> [PASSAGE TO READ]:
::::

Lothar III being duly elected and crowned declares a 12 month peace for the whole realm., only to break it himself a few months later.

Frederick of Hohenstaufen, his rival for the crown is unwilling to hand over the crown lands he is still holding. And after gentle insistence did not achieve much, cold hard steel need to be put to work.

In the first 5 years, Lothar is beset with a spot of bad luck. Sieges fail and he even gets beaten by the duke of Bohemia. The Hohenstaufen elect Frederick’s younger brother Konrad to be king. Konrad rushes off to Italy to be crowned King of Italy and even makes a bid for the imperial crown..

Transcript

Hello and welcome to the History of the Germans: Episode 44 – Lothar III A Saxon Emperor

In today’s episode we look at the aftermath of the turbulent election of Lothar, 3rd of his name. Surely the Hohenstaufen brothers, nephews of the last emperor and heirs to the Salian emperors  are not going to take this lying down.

Family tree

Before we start just a reminder. The History of the Germans Podcast is advertising free thanks to the generous support from patrons. And you can become a patron too and enjoy exclusive bonus episodes and other privileges from the price of a latte per month. All you have to do is sign up at patreon.com/historyofthegermans or on my website historyofthegermans.com. You find all the links in the show notes. And thanks a lot to Carlos, geregelt and Misty who have already signed up.

Last week you heard how Lothar of Supplinburg, duke of Saxony had been elected king of the Romans. Lothar is counted as Lothar III in the list of medieval kings and emperors. If you have listened to the podcasts since the beginning, you know that there was no Lothar so far. We had Henry I, II, III, IV and V, Otto I,II and III, Konrad I and II, but no Lothar. So who was Lothar I and Lothar II? Lothar I was the grandson of Charlemagne who was given that strip of land between what would later be Germany and France and that is named Lothringia, after him. Lothar I was an emperor, so it makes sense to count him in. Lothar II was the son of Lothar I. Now he was king of Lothringia but not an emperor. So why count him in? Well that goes to the heart of the question where Lothringia belongs. Unsurprisingly the historians of the 19th century who were mostly responsible for fixing the numbering thought Lothringia was German and hence our Lothar became known as Lothar III. There you are, the conflicts that caused so much pain in Europe go deep and pop up in the most unexpected corners.

O.K. let’s go back to the story

On September 13th, 1125, Lothar of Supplinburg was crowned in Aachen by the archbishop of Cologne and with the imperial regalia – all good and proper. He and his forefathers had been fighting his predecessors Henry IV and Henry V in a civil war for 50 years. And now he was sitting where they sat, hoping to bring peace to the empire torn apart by war.

::::

> [RECORD EXTRACTS]:
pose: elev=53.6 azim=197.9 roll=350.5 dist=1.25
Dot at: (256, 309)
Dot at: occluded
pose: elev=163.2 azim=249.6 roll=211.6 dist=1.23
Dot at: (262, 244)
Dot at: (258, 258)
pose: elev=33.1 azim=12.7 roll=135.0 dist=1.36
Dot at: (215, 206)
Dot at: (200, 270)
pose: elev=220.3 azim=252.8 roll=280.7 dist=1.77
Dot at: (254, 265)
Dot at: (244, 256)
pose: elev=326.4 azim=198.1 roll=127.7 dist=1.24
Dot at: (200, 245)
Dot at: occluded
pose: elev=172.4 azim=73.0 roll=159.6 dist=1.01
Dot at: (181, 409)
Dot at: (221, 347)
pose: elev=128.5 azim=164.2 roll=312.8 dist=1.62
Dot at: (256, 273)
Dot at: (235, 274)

::::

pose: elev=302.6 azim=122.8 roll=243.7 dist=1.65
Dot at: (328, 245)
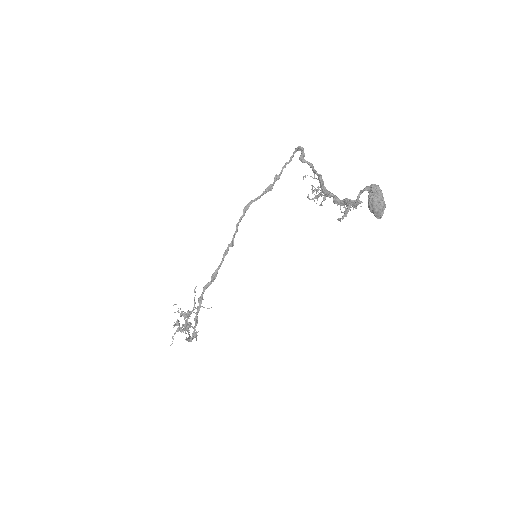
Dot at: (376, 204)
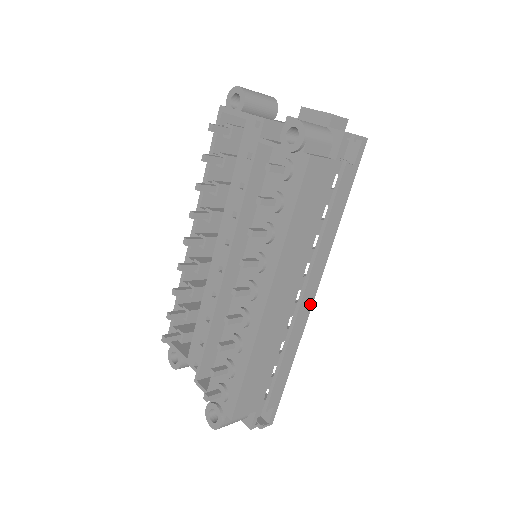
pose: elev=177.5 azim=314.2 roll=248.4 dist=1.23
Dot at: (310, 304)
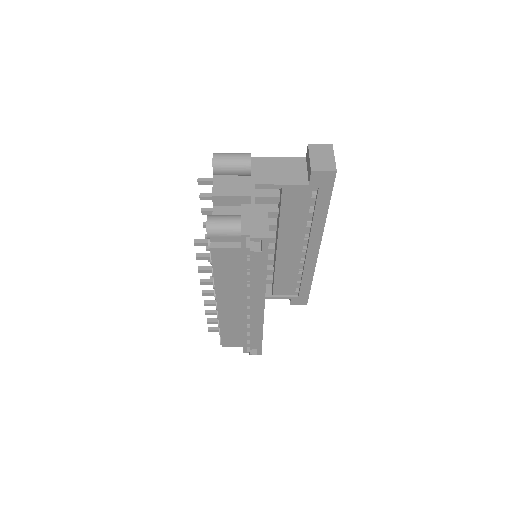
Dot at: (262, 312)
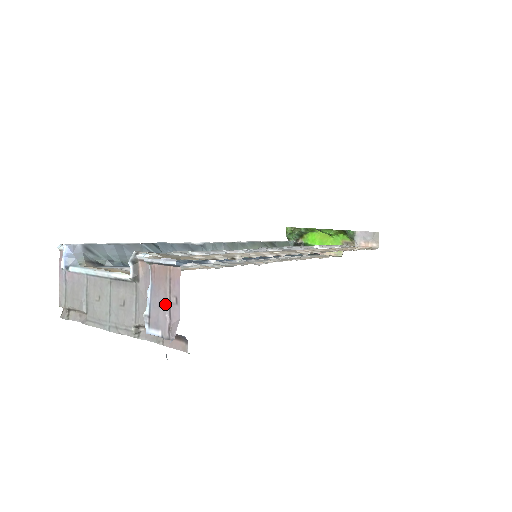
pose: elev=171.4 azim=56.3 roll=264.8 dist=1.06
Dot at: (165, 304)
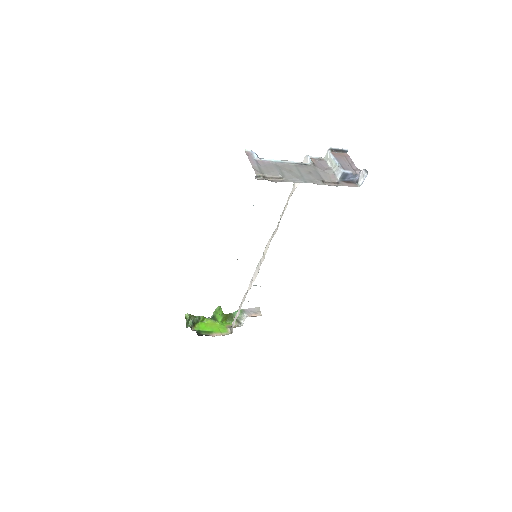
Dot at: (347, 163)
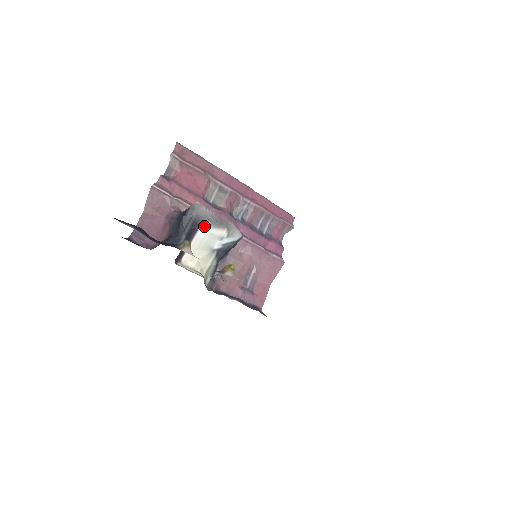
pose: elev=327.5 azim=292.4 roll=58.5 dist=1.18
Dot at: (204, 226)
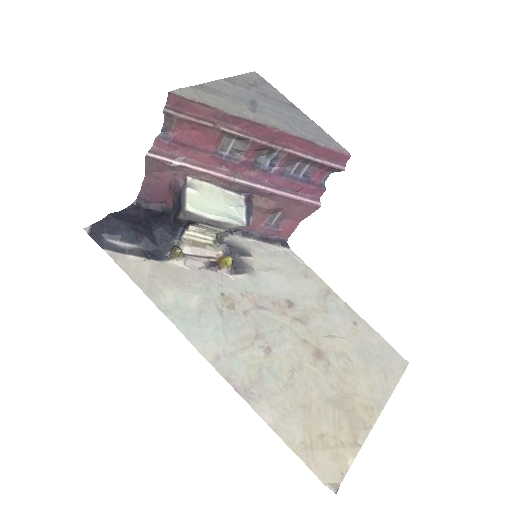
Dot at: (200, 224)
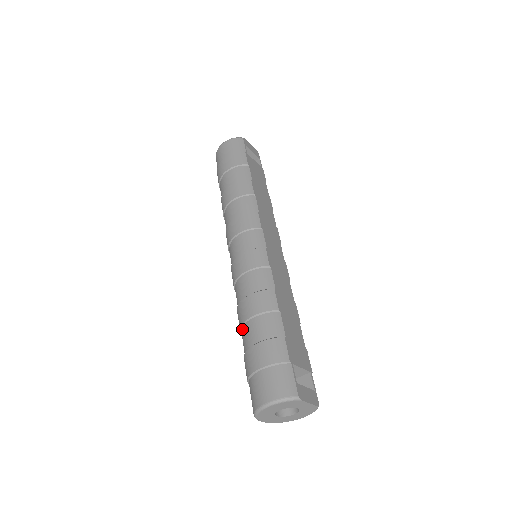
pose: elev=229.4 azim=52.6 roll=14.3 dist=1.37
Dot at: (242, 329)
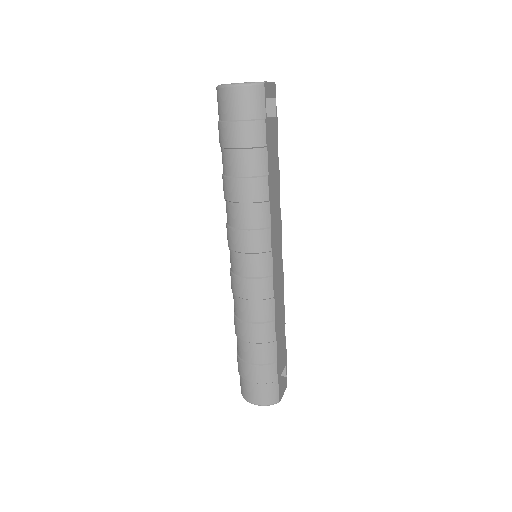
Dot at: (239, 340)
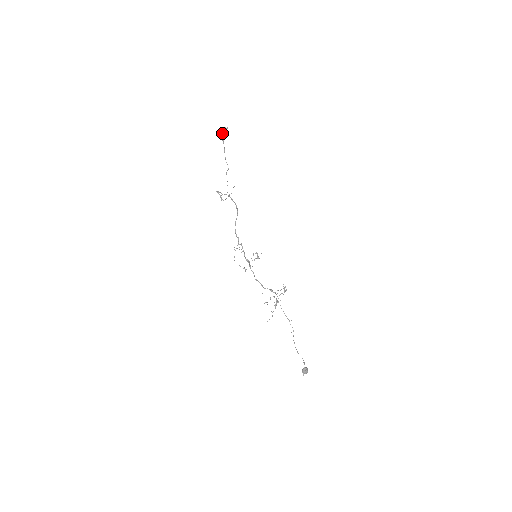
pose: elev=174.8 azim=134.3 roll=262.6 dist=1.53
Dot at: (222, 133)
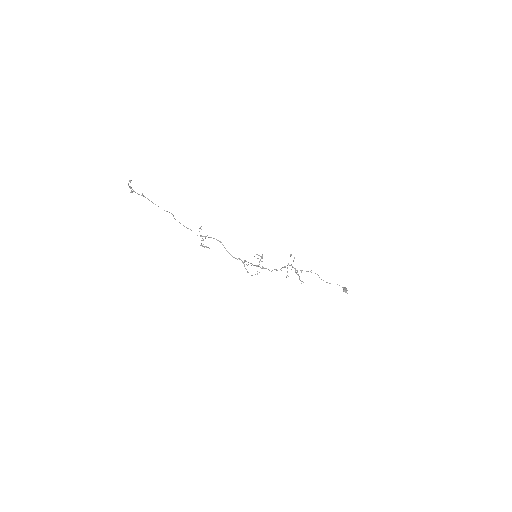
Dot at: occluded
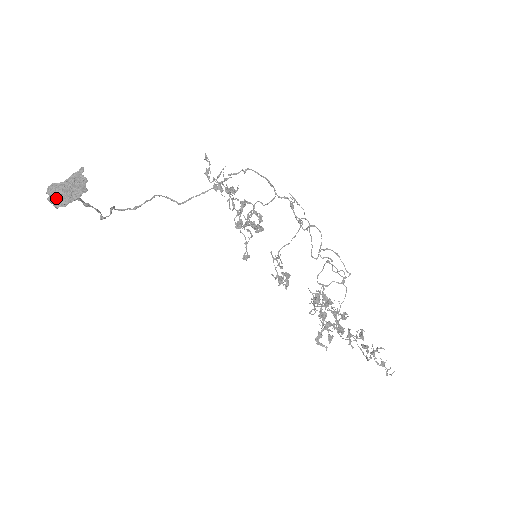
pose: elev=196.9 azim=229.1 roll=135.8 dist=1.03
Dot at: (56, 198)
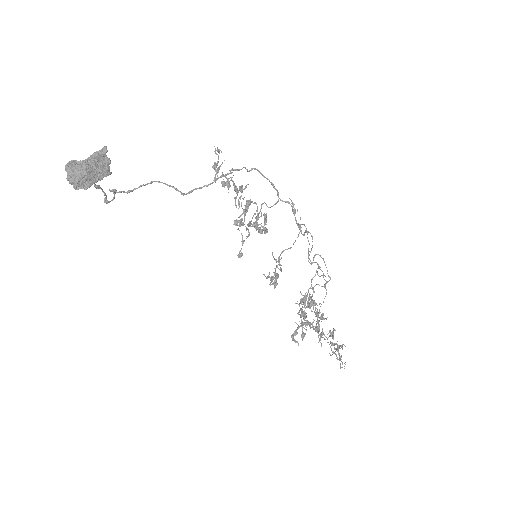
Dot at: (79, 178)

::::

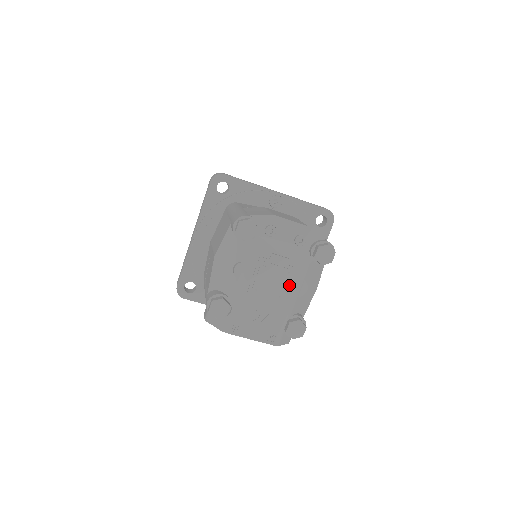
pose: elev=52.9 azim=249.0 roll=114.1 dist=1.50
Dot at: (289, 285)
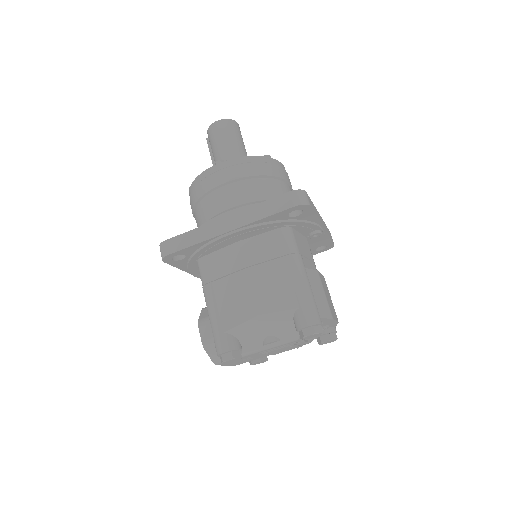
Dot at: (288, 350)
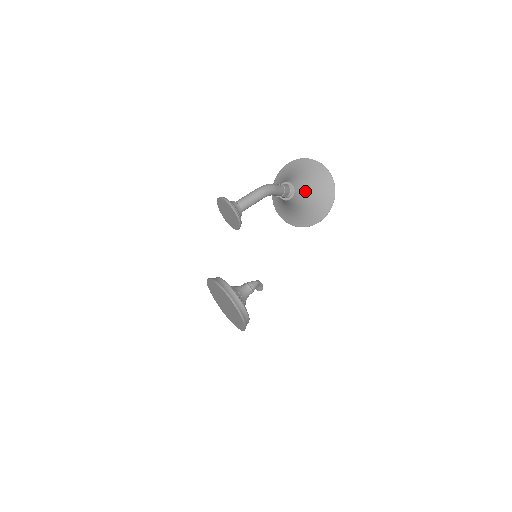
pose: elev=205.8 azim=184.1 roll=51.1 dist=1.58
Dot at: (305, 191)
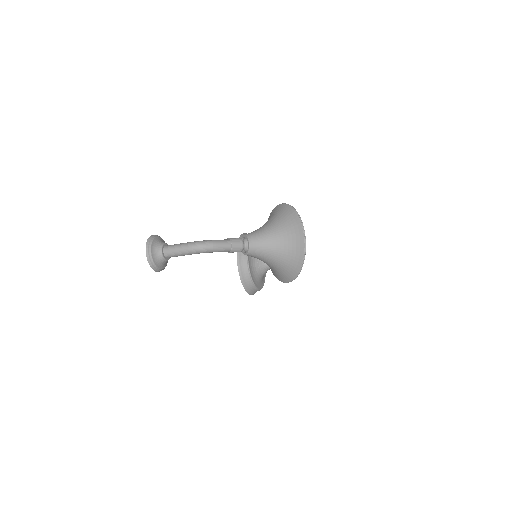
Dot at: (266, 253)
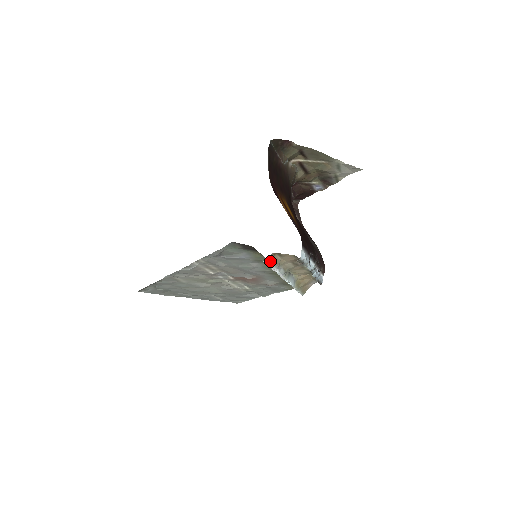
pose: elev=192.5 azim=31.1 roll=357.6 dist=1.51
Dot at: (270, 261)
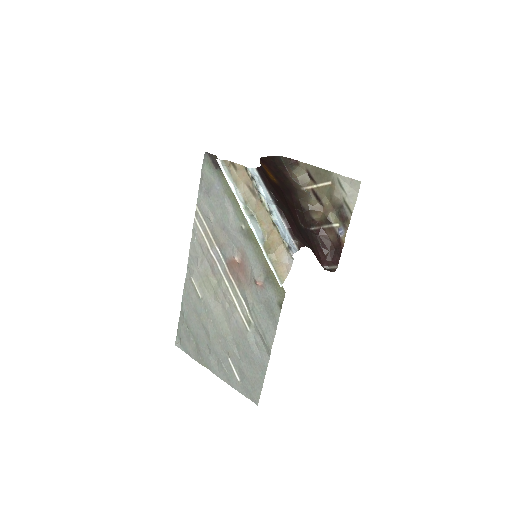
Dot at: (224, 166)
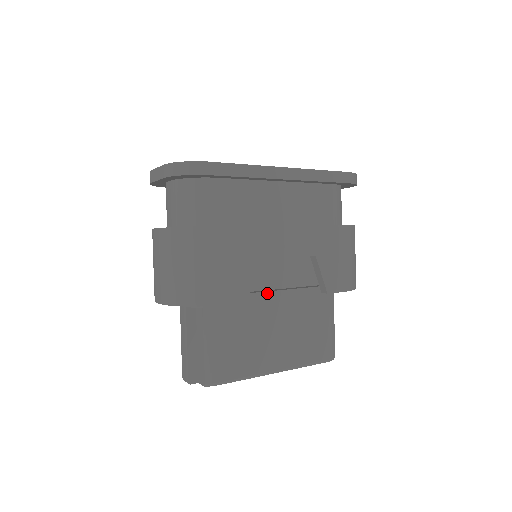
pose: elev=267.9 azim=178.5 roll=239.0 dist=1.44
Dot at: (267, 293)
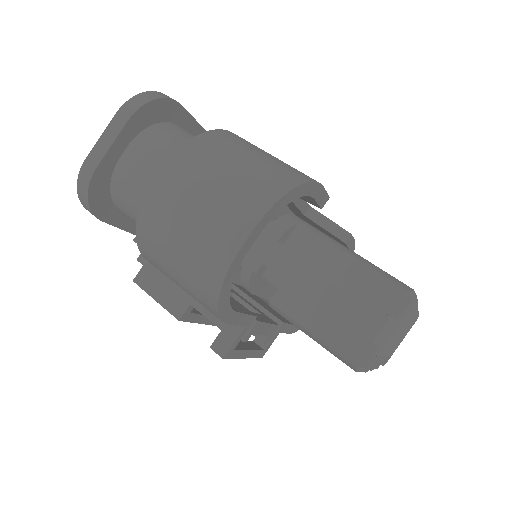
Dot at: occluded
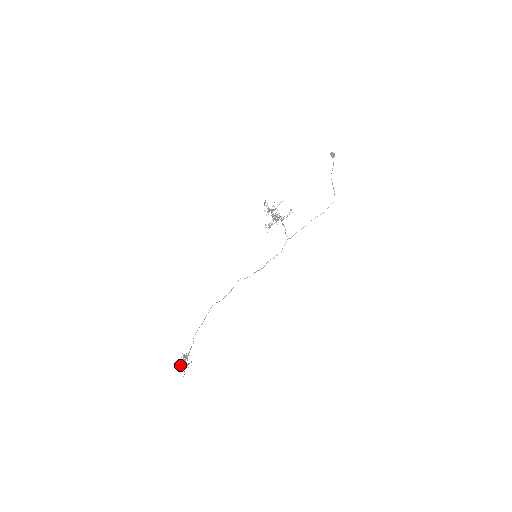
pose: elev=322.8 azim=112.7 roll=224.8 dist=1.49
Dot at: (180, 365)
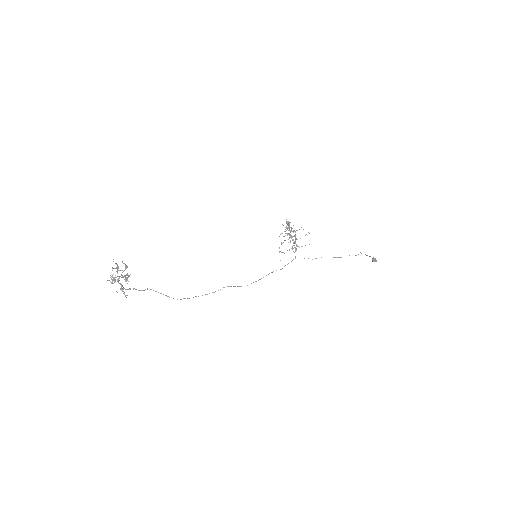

::::

> [GIVEN INSTRUCTION]: In the Lothar III text, check whether each statement agrees with it: 1. Lothar was crowned in Aachen by the archbishop of Cologne. 2. Lothar II was an emperor. 3. Konrad was Frederick's older brother. For each, answer yes or no and quote the exact words of the text that decide it.

> [RESULT OF THIS EXERCISE]:
1. Yes: "Lothar of Supplinburg was crowned in Aachen by the archbishop of Cologne"
2. No: "Now he was king of Lothringia but not an emperor."
3. No: "Frederick’s younger brother Konrad"